Les maoïstes, la folle histoire des gardes rouges français par Ano

La tendance maoïste demeure l'un des témoins incontournables des nouvelles constructions politiques qui se construisent dès l'après-guerre que l'on a regroupées sous le nom de Nouvelle Gauche (désignant aussi bien une nouvelle extrême gauche plus libertaire, qu'une gauche du capital autogestionnaire). Le maoïsme français s'est formé sur trois générations successives ayant chacune des matrices politiques intellectuelles différentes mais suivant une construction cohérente: jusqu'à la rupture sino-soviétique en 1962 et l'exclusion des prochinois du PCF en 1963, il s'agissait de construire une opposition "stalinienne" au parti, s'appuyant sur des militants déçus de sa faiblesse et de sa compromission qui avait accepté le désarmement des résistants dans l'immédiate après-guerre, ainsi que son soutien au gouvernement pendant la guerre d'Algérie. Puis dans les années 1960 les étudiants normaliens ( Le Cercle d'Ulm puis suite à leur expulsion de l'UEC, l'Union des Jeunesses Communistes (marxiste-léniniste)) reprennent cette critique léniniste du PCF, ainsi que des positions anticoloniales et tentent de constituer une nouvelle ligne originale, inspiré par la relecture d'Althusser antihumaniste et scientifique du marxisme, au sein de l'Union des Etudiants Communistes, à l'époque laboratoire des nouvelles pensées critiques (eurocommunisme inspiré par le PCI, conseillisme, trotskisme, etc.). Enfin au contact de mai 68, cette ligne évolue pour devenir beaucoup plus libertaire et se concentrant sur des fronts dits secondaires (Mouvement de Libération des Femmes, Front Homosexuel d'Action Révolutionnaire, Mouvement des Travailleurs Arabes, Groupe d'Information sur les Prisons, Secours Rouge, etc. ). Si un certain nombre de points communs permettent de construire une cohérence globale dans la construction maoïsme français, il faut cependant intégrer qu'au lendemain de mai 68, avec l'éparpillement de tous les groupuscules maoïstes, plus grand chose permet finalement de relier des groupes aussi divers que les austères staliniens du PCML, les insurrectionnalistes de la Gauche Prolétarienne qui établissent un mariage étonnant entre l'avant-gardisme de Lénine et le spontanéisme de Rosa Luxembourg, les libertaires de Vive la Révolution finalement bien plus inspirés par le surréalisme et le situationnisme que par l'expérience chinoise, les nervis du Parti Communiste Révolutionnaire Marxiste-Léniniste, etc.

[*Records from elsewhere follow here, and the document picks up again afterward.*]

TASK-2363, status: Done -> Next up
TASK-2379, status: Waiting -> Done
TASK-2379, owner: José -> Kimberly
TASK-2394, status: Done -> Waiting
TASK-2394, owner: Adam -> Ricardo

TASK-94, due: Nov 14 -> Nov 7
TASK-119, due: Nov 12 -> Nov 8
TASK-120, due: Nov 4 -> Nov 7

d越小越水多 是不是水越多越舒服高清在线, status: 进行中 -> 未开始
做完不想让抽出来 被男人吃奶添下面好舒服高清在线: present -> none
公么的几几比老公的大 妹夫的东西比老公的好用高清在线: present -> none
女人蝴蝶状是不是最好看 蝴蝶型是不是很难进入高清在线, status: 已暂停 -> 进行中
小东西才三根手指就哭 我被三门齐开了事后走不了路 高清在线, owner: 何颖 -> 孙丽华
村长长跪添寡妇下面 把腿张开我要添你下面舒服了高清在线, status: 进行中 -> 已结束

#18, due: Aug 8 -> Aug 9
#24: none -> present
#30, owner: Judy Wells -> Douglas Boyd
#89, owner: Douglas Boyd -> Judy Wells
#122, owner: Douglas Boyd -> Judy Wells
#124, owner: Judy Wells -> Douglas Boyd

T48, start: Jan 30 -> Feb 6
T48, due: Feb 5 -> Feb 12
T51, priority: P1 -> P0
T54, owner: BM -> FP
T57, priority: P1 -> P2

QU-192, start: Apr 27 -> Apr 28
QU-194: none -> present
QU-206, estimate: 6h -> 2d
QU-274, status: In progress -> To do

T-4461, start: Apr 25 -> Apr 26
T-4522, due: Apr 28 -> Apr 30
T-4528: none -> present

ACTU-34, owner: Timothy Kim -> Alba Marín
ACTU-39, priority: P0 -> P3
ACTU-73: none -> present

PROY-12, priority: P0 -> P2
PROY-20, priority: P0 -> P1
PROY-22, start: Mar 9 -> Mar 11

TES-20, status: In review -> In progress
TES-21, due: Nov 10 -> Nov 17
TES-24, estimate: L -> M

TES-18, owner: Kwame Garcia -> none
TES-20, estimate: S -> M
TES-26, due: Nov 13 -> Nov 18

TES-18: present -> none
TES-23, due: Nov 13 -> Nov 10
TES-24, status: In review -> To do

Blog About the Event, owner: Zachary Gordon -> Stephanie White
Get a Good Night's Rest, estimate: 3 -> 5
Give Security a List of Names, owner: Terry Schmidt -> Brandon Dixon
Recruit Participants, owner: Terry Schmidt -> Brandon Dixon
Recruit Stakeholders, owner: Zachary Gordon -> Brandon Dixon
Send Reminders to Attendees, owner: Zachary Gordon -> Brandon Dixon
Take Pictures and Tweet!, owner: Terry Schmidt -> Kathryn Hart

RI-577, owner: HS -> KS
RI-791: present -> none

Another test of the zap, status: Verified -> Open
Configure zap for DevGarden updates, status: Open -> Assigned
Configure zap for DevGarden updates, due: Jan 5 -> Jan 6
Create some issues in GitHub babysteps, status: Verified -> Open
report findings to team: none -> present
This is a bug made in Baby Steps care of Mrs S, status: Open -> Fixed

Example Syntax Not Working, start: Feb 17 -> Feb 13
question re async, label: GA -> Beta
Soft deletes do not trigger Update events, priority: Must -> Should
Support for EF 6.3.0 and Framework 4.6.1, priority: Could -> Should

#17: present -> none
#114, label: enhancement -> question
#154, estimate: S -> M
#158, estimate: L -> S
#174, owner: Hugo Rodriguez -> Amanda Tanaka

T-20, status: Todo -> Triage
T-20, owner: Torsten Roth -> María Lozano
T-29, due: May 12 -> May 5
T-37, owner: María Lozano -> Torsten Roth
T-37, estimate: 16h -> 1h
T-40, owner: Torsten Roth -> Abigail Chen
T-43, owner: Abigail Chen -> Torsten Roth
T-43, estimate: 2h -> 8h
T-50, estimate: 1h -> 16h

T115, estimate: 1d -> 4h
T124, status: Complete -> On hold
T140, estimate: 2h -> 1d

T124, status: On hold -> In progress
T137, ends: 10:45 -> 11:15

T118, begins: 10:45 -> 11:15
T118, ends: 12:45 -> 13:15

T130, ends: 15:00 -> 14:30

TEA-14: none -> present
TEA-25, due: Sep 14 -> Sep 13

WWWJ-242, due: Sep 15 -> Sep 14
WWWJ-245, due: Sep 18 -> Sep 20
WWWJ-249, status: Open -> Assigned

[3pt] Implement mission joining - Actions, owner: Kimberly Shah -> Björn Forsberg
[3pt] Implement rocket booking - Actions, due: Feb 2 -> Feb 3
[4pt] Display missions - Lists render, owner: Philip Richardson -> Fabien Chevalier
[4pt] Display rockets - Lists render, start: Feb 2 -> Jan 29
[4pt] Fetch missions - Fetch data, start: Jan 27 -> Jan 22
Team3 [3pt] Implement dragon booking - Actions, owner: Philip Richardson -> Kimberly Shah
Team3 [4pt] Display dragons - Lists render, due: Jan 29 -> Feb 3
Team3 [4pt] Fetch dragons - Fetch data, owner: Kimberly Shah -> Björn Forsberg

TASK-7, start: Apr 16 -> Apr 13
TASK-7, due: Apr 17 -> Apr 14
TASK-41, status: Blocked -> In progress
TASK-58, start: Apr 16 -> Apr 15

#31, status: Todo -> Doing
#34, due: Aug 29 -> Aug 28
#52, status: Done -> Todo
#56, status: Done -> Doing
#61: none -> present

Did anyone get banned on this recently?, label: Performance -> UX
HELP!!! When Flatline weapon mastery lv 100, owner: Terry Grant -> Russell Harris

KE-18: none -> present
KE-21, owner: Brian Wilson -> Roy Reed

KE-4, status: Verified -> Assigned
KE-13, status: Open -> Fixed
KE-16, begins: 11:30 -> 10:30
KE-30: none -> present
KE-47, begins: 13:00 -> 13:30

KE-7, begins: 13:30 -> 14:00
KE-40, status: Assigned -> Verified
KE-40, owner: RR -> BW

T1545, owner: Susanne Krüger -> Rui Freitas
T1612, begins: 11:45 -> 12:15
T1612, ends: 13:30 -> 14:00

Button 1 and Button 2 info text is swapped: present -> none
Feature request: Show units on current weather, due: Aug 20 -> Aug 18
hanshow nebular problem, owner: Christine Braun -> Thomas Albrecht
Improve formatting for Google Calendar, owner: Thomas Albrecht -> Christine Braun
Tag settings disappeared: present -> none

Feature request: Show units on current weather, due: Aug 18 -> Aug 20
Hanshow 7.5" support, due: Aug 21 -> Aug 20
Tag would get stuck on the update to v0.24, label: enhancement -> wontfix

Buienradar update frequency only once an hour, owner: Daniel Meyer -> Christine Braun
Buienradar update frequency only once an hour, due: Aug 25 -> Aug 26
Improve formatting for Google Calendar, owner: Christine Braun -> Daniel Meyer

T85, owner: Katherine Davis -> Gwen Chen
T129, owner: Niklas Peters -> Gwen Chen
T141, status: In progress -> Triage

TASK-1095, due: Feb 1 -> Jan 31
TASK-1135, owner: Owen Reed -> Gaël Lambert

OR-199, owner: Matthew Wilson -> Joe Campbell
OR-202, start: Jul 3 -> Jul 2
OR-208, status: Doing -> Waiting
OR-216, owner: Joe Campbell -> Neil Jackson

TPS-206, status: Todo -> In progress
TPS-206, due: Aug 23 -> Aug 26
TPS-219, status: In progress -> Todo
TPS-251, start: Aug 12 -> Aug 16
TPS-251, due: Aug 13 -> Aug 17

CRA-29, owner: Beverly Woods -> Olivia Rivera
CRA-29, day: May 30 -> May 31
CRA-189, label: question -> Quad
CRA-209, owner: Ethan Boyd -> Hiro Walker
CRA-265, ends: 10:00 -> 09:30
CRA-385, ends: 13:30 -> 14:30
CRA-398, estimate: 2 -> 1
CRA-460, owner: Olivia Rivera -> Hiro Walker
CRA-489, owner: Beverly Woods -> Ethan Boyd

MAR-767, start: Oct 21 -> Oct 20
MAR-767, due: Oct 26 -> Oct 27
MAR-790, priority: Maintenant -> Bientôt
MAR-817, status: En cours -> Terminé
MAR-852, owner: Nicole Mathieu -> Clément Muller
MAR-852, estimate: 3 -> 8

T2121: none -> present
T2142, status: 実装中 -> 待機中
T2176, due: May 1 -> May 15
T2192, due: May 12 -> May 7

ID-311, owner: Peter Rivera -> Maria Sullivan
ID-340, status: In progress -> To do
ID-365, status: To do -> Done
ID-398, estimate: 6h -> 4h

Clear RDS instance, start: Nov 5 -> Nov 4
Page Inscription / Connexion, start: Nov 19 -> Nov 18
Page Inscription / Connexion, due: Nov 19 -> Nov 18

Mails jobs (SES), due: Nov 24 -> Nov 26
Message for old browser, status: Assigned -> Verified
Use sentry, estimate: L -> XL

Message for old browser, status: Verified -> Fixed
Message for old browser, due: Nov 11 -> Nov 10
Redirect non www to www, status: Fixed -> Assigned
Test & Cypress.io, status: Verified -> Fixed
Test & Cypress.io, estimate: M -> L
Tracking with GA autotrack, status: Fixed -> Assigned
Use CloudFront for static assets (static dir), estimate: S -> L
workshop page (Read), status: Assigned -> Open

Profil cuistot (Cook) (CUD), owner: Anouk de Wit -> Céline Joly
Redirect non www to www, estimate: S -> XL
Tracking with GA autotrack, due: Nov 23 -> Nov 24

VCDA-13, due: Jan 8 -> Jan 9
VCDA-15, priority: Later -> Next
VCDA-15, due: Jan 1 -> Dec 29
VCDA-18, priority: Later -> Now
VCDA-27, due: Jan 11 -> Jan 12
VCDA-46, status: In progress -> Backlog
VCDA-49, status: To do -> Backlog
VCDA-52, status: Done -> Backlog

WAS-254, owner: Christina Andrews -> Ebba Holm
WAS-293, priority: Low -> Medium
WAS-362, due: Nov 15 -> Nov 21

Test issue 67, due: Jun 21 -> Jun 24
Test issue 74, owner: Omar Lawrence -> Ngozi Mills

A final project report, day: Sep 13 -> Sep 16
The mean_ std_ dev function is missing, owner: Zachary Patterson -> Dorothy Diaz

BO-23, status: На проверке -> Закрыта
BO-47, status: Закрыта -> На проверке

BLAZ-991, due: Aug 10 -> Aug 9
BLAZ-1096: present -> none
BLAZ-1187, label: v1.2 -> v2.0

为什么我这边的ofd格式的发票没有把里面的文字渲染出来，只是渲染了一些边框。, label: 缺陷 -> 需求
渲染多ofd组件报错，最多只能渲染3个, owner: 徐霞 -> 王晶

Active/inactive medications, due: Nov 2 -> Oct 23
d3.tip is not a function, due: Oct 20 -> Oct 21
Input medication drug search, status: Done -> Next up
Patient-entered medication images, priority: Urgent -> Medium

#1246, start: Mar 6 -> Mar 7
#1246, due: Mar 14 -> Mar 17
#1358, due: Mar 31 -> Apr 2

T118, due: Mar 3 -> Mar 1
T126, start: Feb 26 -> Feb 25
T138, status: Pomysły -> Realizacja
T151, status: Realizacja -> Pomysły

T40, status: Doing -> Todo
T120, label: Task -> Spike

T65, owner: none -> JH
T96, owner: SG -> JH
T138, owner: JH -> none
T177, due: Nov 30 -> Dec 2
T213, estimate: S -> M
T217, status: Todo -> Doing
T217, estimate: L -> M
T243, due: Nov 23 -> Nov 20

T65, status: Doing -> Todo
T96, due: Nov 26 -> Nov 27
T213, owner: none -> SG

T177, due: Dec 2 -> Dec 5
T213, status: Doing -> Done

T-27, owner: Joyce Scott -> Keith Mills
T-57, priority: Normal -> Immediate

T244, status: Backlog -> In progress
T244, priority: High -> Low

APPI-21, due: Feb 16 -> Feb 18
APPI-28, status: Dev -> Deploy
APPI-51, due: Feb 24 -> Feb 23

Toute une histoire, depuis le rassemblement des archives au début des années 1990, reste à écrire, mêlant histoire sociale, histoire des idées, histoire politique, histoire culturelle, philosophie, littérature, etc. Il est alors regrettable que depuis la parution de cet ouvrage en 1996 aucune étude ambitieuse n'ait vu le jour pour permettre de porter une analyse sur ce moment singulier qui encore aujourd'hui conserve une certaine influence. Chroniqueur des mouvements français situés à la gauche du PCF, Bourseiller rassemble ici une quantité impressionnantes d'archives, d'interviewes, des ouvrages des principaux acteurs, pour tenter de constituer une vaste et englobante histoire culturelle du maoïsme de 1963 jusqu'en 1978 (et plus ou moins jusqu'en 1996). Seulement, si l'ouvrage retrace assez fidèlement la construction historique des mouvements maoïstes dans toute leur diversité (quelques déséquilibres cependant, le PCMLF et Alain Badiou restent assez peu évoqués, alors que tout un chapitre est consacré aux intellectuels "démocrates": Sartre, Foucault, Sollers et Godard), ainsi que certains moments forts de l'activisme maoïste, Bourseiller n'est pas historien, et cela se ressent fort dans les quelques analyses qu'il amène.


De son postulat de base, à savoir que le maoïsme serait né d'une fascination pour le modèle révolutionnaire chinois, de l'anticolonialisme, de l'anti-soviétisme et enfin d'une idéologie populiste, Bourseiller montre à juste titre que ces éléments sont soumis à une lecture totalement différentes en fonction des groupes concernés. En effet, la fascination pour le modèle chinois doit être relativisée par un intérêt parfois très limité pour la question chinoise ("que les prochinois aillent en Prochine!" disait le groupuscule Vive la Révolution), mais aussi à l'inverse, si le modèle chinois traduit la volonté idéaliste d'incarner le rêve révolutionnaire, l'éloignement de ce modèle permet d'entretenir une illusion qui tient beaucoup plus du cynisme morbide que de l'aveuglement où la misère d'un peuple serait d'autant plus supportable que celui-ci ne se conçoit que dans l'abstraction. Bourseiller n'interroge pas assez ces contradictions: que la gauche du PCF soit anticolonialiste et antisoviétique on veut d'autant bien l'admettre que ces deux éléments constituent deux des points de rupture fondamentaux entre la Nouvelle Gauche et le PCF, comme l'indique la très intéressante analyse de Kristin Ross, toute l'histoire des mouvements sociaux de la fin des années cinquante jusqu'au milieu des années soixante-dix reste marqué par les luttes anticoloniales, et selon les mots de Sartre, l'imaginaire des luttes de libération nationales marquent les luttes occidentales, ainsi la déroute américaine au Vietnam a permis "d'élargir les champs du possible". De même le populisme n'est pas assez interrogé dans ses spécificités partisanes, et c'est d'autant plus dommageable que Bourseiller ne relève pas le paradoxe puisque l'origine de ce terme en tant que critique politique vient de Lénine lui même; de nombreuses choses auraient pu être analysée comme le rapport entre les maos et les classes moyennes (VLR fera même campagne avec Gérard Nicoud), la question de l'avant-gardisme, des intellectuels, etc.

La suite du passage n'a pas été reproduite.